Aber auch innerhalb des Buddhismus gibt es teilweise scharfe Kritik am Dalai Lama. Teilweise wird ihm vorgeworfen, die Religion aus vorwiegend politischen Gründen auf das Niveau von "Kalendersprüchen" herunter zu ziehen. Zudem wird auf vorbuddhistische Elemente in der tibetischen Tradition (z.B. die Verehrung von keinesfalls nur sanften Göttern und Dämonen), auf frauenfeindliche Traditionen und vor allem auf die keineswegs nur friedliche Rolle des tibetischen Staatsbuddhismus hingewiesen.
Denn es ist historisch richtig: die Gelugpa-Schule bildet nicht "den", sondern nur einen Zweig innerhalb des tibetischen Buddhismus, der wiederum viele vor- und nichtbuddhistische Elemente aufgenommen und sich teilweise weit von anderen Traditionen entfernt hat. Die besondere Rolle der Dalai Lamas innerhalb Tibets ging denn auch nicht auf freie Wahl, sondern auf blutige Kämpfe mit konkurrierenden Klostertraditionen zurück, in denen sich die Gelugpa vor allem durch ein Bündnis mit mongolischen Herrschern durchsetzen konnten. So entstand ein strikter Feudalstaat, in dem Massen nahezu rechtloser Bauern massive Abgaben für weltliche Adelige, vor allem aber für riesige Klöster (einschließlich derer Armeen!) zu erbringen hatten. Widerspruch oder gar Widerstand wurden auch mit Berufung auf religiöse Autoritäten gewaltsam unterbunden. Wie das frühe Christentum oder heute
zum Beispiel der schiitische Islam im Iran entwickelte auch der Gelug-Buddhismus nach wenigen Jahrzehnten des Staatskirchentums von einer Kraft der Erneuerung zu einer der Unterdrückung.
Und doch...
...sollte eine faire Würdigung des jetzigen Dalai Lamas differenziert ausfallen. Denn als das kommunistische Regime unter Mao die ausgehandelten kulturellen und religiösen Freiheiten der Tibeter mit dem Anspruch der "Befreiung" (der auch heute wieder verkündeten: Freiheit durch Sozialismus...) beschnitt, Land "kollektivierte" und es zu Aufständen kam, floh er unter Lebensgefahr mit inzwischen zehntausenden Anhängern nach Indien. Und es gelang ihm im indischen Exil, auch gegen erbitterte, interne Widerstände quasi im Schnelldurchgang nur einer Generation der Übergang von der
Staats- und Monopolkirche mit entsprechender Rückständigkeit und Gewaltbereitschaft hin zur
Minderheitenkirche in einem demokratischen Staatswesen mit entsprechender Dialogbereitschaft und Friedfertigkeit, für den andere Religionsgemeinschaften (auch viele christlichen Kirchen) nicht selten Jahrhunderte benötig(t)en.
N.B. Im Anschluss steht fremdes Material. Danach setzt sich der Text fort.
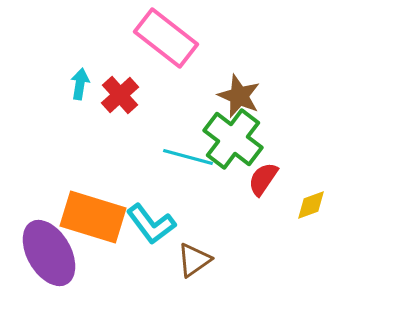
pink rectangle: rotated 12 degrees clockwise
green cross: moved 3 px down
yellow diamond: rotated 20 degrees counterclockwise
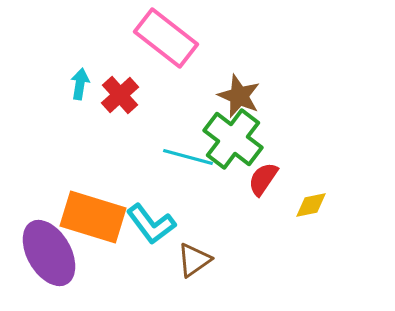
yellow diamond: rotated 8 degrees clockwise
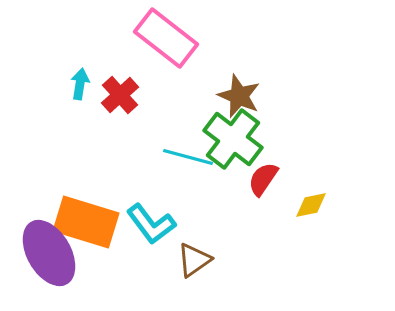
orange rectangle: moved 7 px left, 5 px down
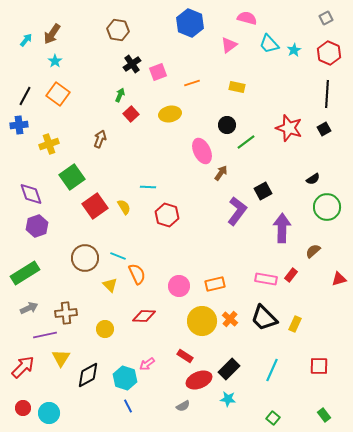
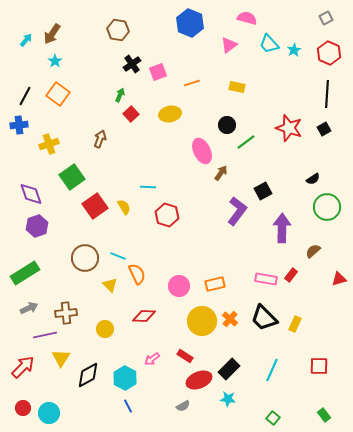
pink arrow at (147, 364): moved 5 px right, 5 px up
cyan hexagon at (125, 378): rotated 10 degrees clockwise
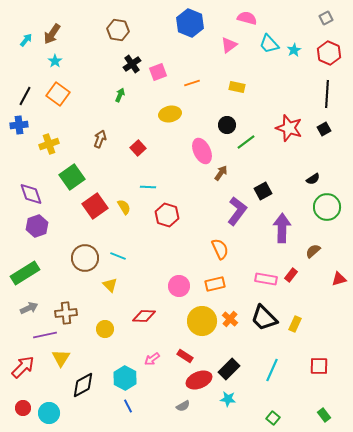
red square at (131, 114): moved 7 px right, 34 px down
orange semicircle at (137, 274): moved 83 px right, 25 px up
black diamond at (88, 375): moved 5 px left, 10 px down
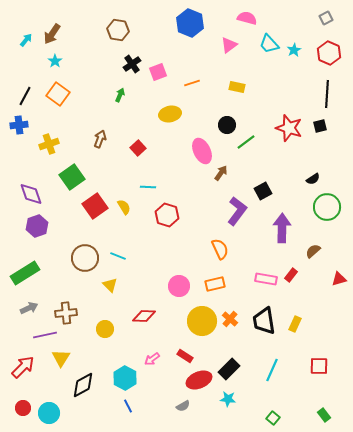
black square at (324, 129): moved 4 px left, 3 px up; rotated 16 degrees clockwise
black trapezoid at (264, 318): moved 3 px down; rotated 36 degrees clockwise
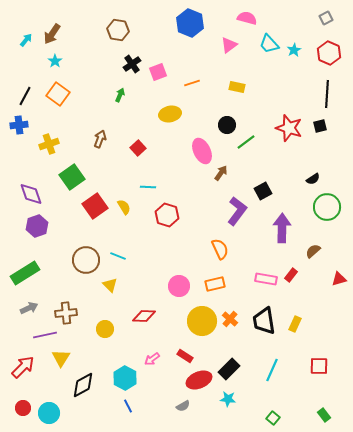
brown circle at (85, 258): moved 1 px right, 2 px down
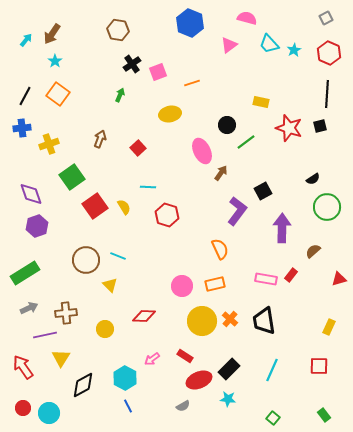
yellow rectangle at (237, 87): moved 24 px right, 15 px down
blue cross at (19, 125): moved 3 px right, 3 px down
pink circle at (179, 286): moved 3 px right
yellow rectangle at (295, 324): moved 34 px right, 3 px down
red arrow at (23, 367): rotated 80 degrees counterclockwise
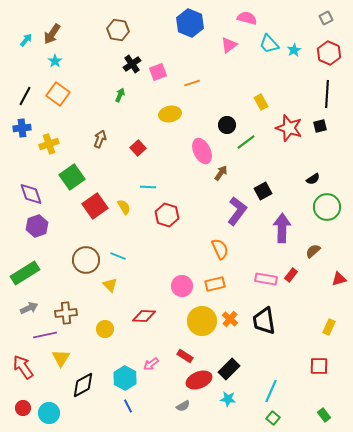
yellow rectangle at (261, 102): rotated 49 degrees clockwise
pink arrow at (152, 359): moved 1 px left, 5 px down
cyan line at (272, 370): moved 1 px left, 21 px down
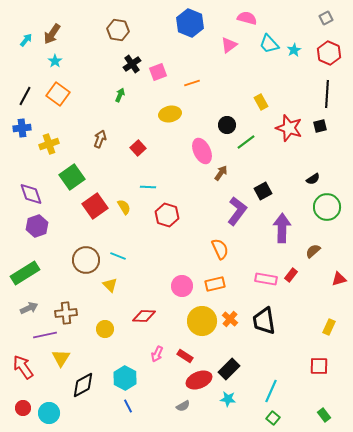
pink arrow at (151, 364): moved 6 px right, 10 px up; rotated 28 degrees counterclockwise
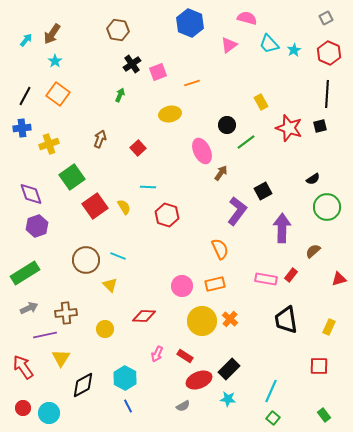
black trapezoid at (264, 321): moved 22 px right, 1 px up
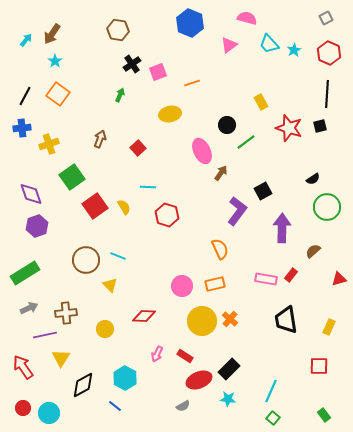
blue line at (128, 406): moved 13 px left; rotated 24 degrees counterclockwise
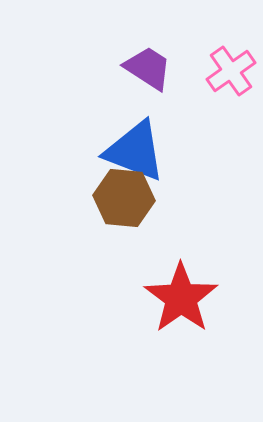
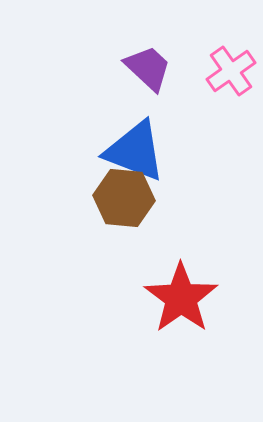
purple trapezoid: rotated 10 degrees clockwise
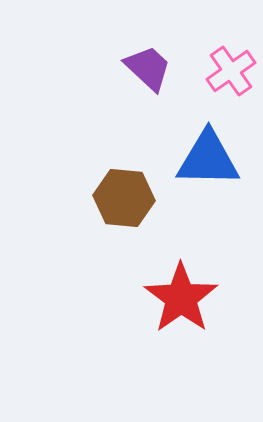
blue triangle: moved 73 px right, 8 px down; rotated 20 degrees counterclockwise
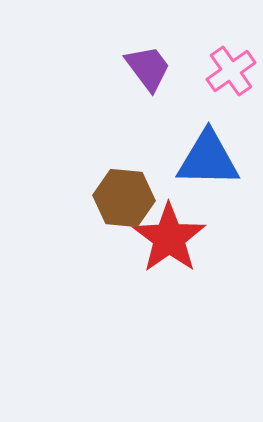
purple trapezoid: rotated 10 degrees clockwise
red star: moved 12 px left, 60 px up
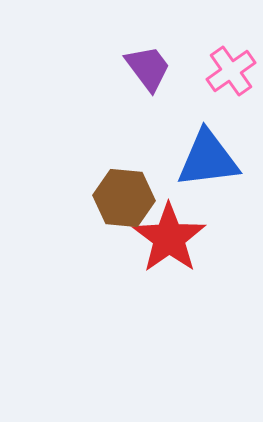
blue triangle: rotated 8 degrees counterclockwise
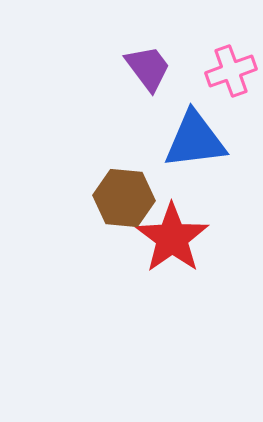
pink cross: rotated 15 degrees clockwise
blue triangle: moved 13 px left, 19 px up
red star: moved 3 px right
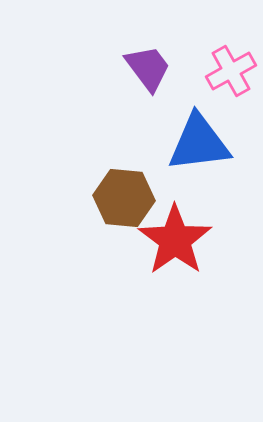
pink cross: rotated 9 degrees counterclockwise
blue triangle: moved 4 px right, 3 px down
red star: moved 3 px right, 2 px down
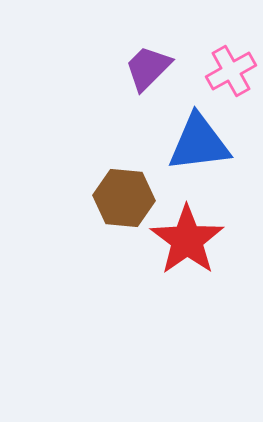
purple trapezoid: rotated 98 degrees counterclockwise
red star: moved 12 px right
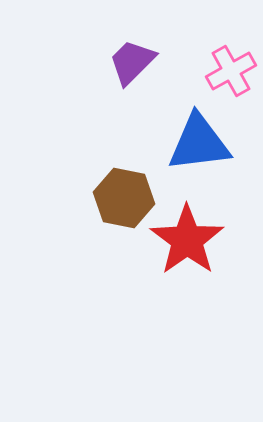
purple trapezoid: moved 16 px left, 6 px up
brown hexagon: rotated 6 degrees clockwise
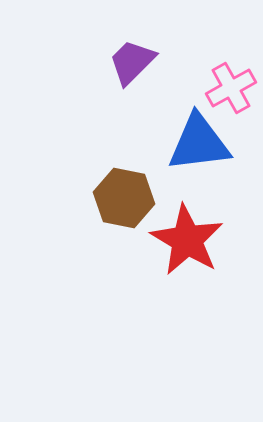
pink cross: moved 17 px down
red star: rotated 6 degrees counterclockwise
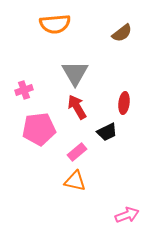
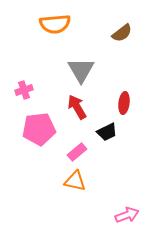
gray triangle: moved 6 px right, 3 px up
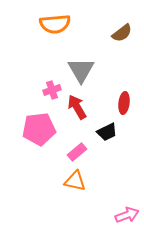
pink cross: moved 28 px right
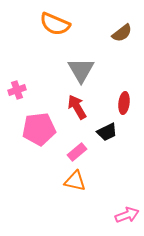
orange semicircle: rotated 28 degrees clockwise
pink cross: moved 35 px left
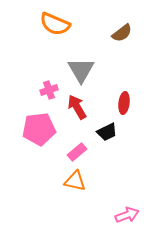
pink cross: moved 32 px right
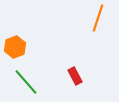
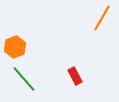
orange line: moved 4 px right; rotated 12 degrees clockwise
green line: moved 2 px left, 3 px up
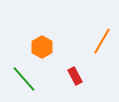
orange line: moved 23 px down
orange hexagon: moved 27 px right; rotated 10 degrees counterclockwise
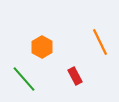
orange line: moved 2 px left, 1 px down; rotated 56 degrees counterclockwise
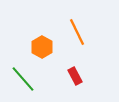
orange line: moved 23 px left, 10 px up
green line: moved 1 px left
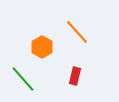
orange line: rotated 16 degrees counterclockwise
red rectangle: rotated 42 degrees clockwise
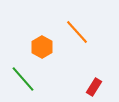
red rectangle: moved 19 px right, 11 px down; rotated 18 degrees clockwise
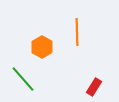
orange line: rotated 40 degrees clockwise
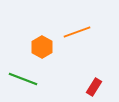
orange line: rotated 72 degrees clockwise
green line: rotated 28 degrees counterclockwise
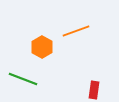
orange line: moved 1 px left, 1 px up
red rectangle: moved 3 px down; rotated 24 degrees counterclockwise
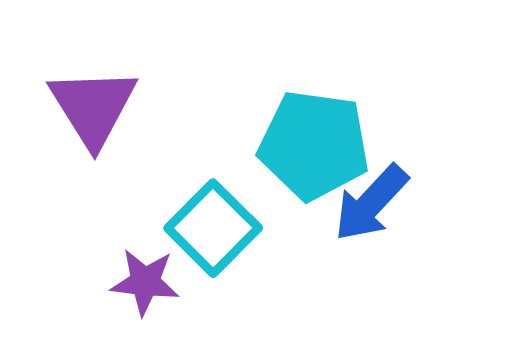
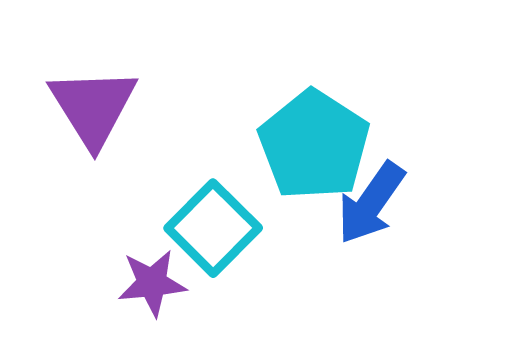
cyan pentagon: rotated 25 degrees clockwise
blue arrow: rotated 8 degrees counterclockwise
purple star: moved 7 px right, 1 px down; rotated 12 degrees counterclockwise
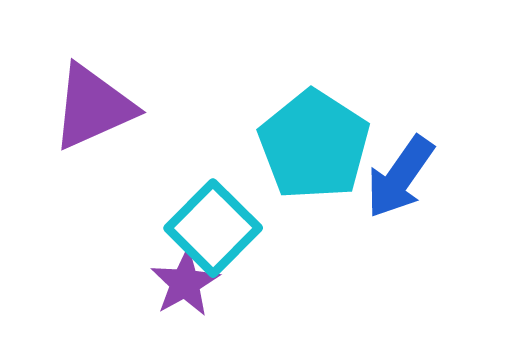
purple triangle: rotated 38 degrees clockwise
blue arrow: moved 29 px right, 26 px up
purple star: moved 33 px right; rotated 24 degrees counterclockwise
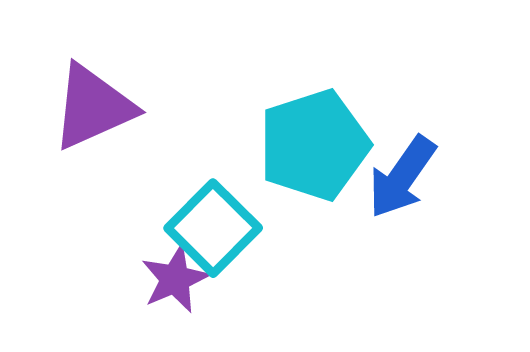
cyan pentagon: rotated 21 degrees clockwise
blue arrow: moved 2 px right
purple star: moved 10 px left, 4 px up; rotated 6 degrees clockwise
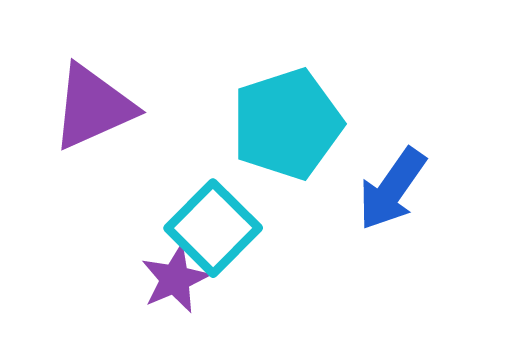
cyan pentagon: moved 27 px left, 21 px up
blue arrow: moved 10 px left, 12 px down
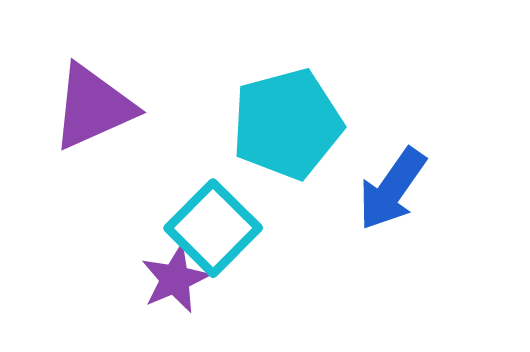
cyan pentagon: rotated 3 degrees clockwise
Auch Morde zwischen rivalisierenden Fraktionen und Skandale um Mönche, die sich an Kindern vergangen hatten, wurden schmerzhaft diskutiert und nicht mehr einfach vertuscht, wie es in der Vergangenheit üblich geworden war. Schließlich gehört die Ankündigung, die Rolle der buddhistischen Frauen aufzuwerten, gehört in diese Reihe.
Wenn also sicher auch ein Teil der Dalai-Lama-Begeisterung auf einen bequem-uninformierten Exotismus zurück zu führen ist, so ist es auch andererseits möglich, in ihm ein Vorbild für den
Erfolg von Demut und Reformbereitschaft im religiösen Wettbewerb zu erkennen. Er verkörpert eine Religion, deren Glaubwürdigkeit als Staatsmonopolist verfiel, die aber dann im demokratischen Rahmen und in scheinbarer Schwäche wieder zu den Menschen fand und global erblühte. Dass sich Religion von staatlichen Privilegien und Gewalt lösen und gerade darin moralisch erstarken kann - in dieser Hinsicht kann der Dalai Lama durchaus Vorbild sein.
Hoffen wir, dass auch das sich modernisierende und den religionsfeindlichen Sozialismus zunehmend abstreifende China den Dialog suchen und dem tibetischen Volk mehr Freiheit (gerade auch Religionsfreiheit) gewähren wird.